* Goal *
Translate this sentence from the forum post about the Hessian from optim() into Spanish: "I think it should be the first, since for BFGS and L-BFGS-B (the only optims()'s methods for which approximation to the hessian is required) it is known that the hessian update at convergence of the parameters might not yet be a good approximation of the true hessian."

* Reading passage *
((
[R] Hessian from optim()

Tue Mar 21 17:56:19 CET 2006

I think it should be the first, since for BFGS and L-BFGS-B (the only 
optims()'s methods for which approximation to the hessian is required) 
it is known that the hessian update at convergence of the parameters 
might not yet be a good approximation of the true hessian.

Best,
Dimitris

----
Dimitris Rizopoulos
Ph.D. Student
Biostatistical Centre
School of Public Health
Catholic University of Leuven

Address: Kapucijnenvoer 35, Leuven, Belgium
Tel: +32/(0)16/336899
Fax: +32/(0)16/337015
Web: http://www.med.kuleuven.be/biostat/
     http://www.student.kuleuven.be/~m0390867/dimitris.htm

----- Original Message ----- 
From: "Ingmar Visser" <I.Visser at uva.nl>
To: "Thomas Lumley" <tlumley at u.washington.edu>; "Gregor Gorjanc" 
<gregor.gorjanc at bfro.uni-lj.si>
Cc: <r-help at r-project.org>
Sent: Tuesday, March 21, 2006 5:41 PM
Subject: Re: [R] Hessian from optim()

>
>>> Hello!
>>>
>>> Looking on how people use optim to get MLE I also noticed that one 
>>> can
>>> use returned Hessian to get corresponding standard errors i.e. 
>>> something
>>> like
>>>
>>> result <- optim(<< snip >>, hessian=T)
>>> result$par                  # point estimates
>>> vc <- solve(result$hessian) # var-cov matrix
>>> se <- sqrt(diag(vc))        # standard errors
>>>
>>> What is actually Hessian representing here? I appologize for lack 
>>> of
>>> knowledge, but ... Attached PDF can show problem I am facing with 
>>> this
>>> issue.
))
* Supplied data *
((
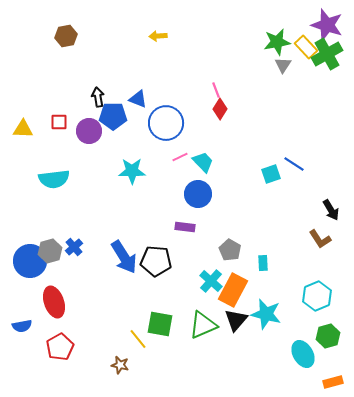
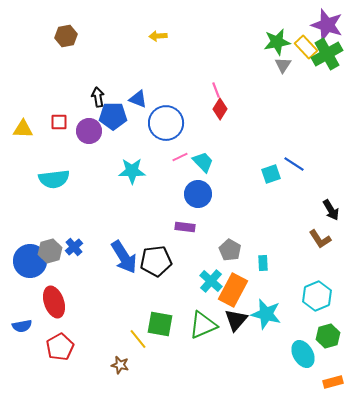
black pentagon at (156, 261): rotated 12 degrees counterclockwise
))
* Output below *
Creo que debería ser lo primero, ya que para BFGS y L-BFGS-B (los únicos métodos de optims() para los que se requiere una aproximación de la hessiana) se sabe que la actualización de la hessiana en la convergencia de los parámetros podría no ser todavía una buena aproximación de la hessiana verdadera.